- **About this task**: Filter the listing below for "wire" and report every line that has it.
BEGIN
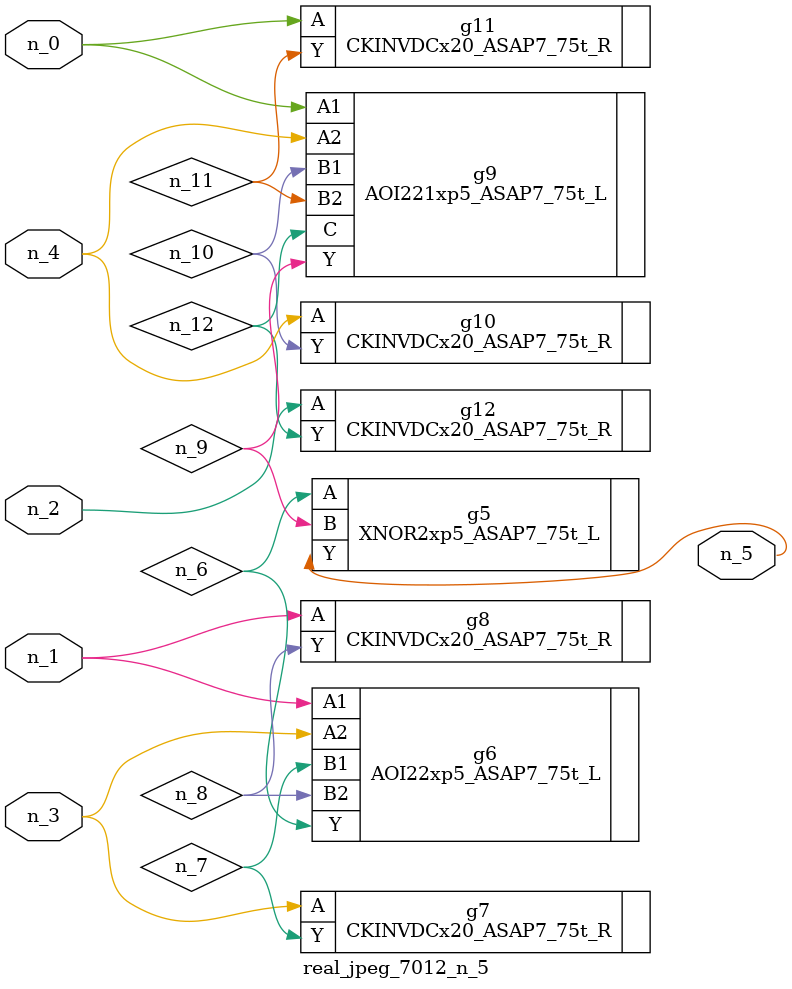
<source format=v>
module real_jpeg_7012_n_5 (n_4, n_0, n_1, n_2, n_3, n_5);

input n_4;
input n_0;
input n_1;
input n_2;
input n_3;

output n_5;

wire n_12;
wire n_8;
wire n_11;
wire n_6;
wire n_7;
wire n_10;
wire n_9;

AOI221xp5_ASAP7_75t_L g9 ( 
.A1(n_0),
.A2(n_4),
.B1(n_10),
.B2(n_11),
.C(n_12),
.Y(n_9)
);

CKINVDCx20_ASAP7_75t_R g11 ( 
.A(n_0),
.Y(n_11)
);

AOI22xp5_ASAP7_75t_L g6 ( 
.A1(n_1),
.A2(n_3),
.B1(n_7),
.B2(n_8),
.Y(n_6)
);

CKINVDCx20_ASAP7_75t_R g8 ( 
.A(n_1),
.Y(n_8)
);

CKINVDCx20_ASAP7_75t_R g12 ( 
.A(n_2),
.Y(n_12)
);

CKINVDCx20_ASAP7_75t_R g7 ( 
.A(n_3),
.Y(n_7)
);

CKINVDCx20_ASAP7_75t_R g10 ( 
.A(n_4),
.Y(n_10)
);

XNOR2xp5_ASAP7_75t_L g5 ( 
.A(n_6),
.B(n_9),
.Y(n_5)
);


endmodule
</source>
END
- **Result of the task**:
wire n_12;
wire n_8;
wire n_11;
wire n_6;
wire n_7;
wire n_10;
wire n_9;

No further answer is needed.